Researchers conceived a composite of ceramic zirconium carbide and tungsten, to create robust heat exchangers for conversion of solar heat to electricity. By created plates of the ceramic-metal composite, they were able to get better performance at higher temperatures.
Scientists have developed a material that can be used to harvest electricity from the Sun’s heat, paving the way for generating cheaper solar power on cloudy days and at nighttime. The innovation is an important step for putting solar heat-to-electricity generation in direct cost competition with fossil fuels, researchers said.
“Storing solar energy as heat can already be cheaper than storing energy via batteries, so the next step is reducing the cost of generating electricity from the Sun’s heat with the added benefit of zero greenhouse gas emissions,” said Kenneth Sandhage, a professor at Purdue University in the US. Concentrated solar power plants convert solar energy into electricity by using mirrors or lenses to concentrate a lot of light onto a small area, which generates heat that is transferred to a molten salt.

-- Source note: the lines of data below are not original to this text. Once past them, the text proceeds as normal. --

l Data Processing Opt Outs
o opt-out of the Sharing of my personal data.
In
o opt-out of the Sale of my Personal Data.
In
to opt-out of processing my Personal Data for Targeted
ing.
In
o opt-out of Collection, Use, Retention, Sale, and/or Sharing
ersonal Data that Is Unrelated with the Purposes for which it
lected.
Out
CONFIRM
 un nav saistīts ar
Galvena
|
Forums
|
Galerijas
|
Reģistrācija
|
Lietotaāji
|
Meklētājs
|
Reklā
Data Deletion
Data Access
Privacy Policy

Heat from the molten salt is then transferred to a “working” fluid, supercritical carbon dioxide, that expands and works to spin a turbine for generating electricity. To make solar-powered electricity cheaper, the turbine engine would need to generate even more electricity for the same amount of heat, which means the engine needs to run hotter. The problem is that heat exchangers, which transfer heat from the hot molten salt to the working fluid, are currently made of stainless steel or nickel-based alloys that get too soft at the desired higher temperatures and at the elevated pressure of supercritical carbon dioxide.
Researchers conceived a composite of ceramic zirconium carbide and the metal tungsten for more robust heat exchangers. They created plates of the ceramic-metal composite. The plates host customisable channels for tailoring the exchange of heat.
Mechanical tests and corrosion tests showed that the composite material could be tailored to successfully withstand the higher temperature, high-pressure supercritical carbon dioxide needed for generating electricity more efficiently than today’s heat exchangers.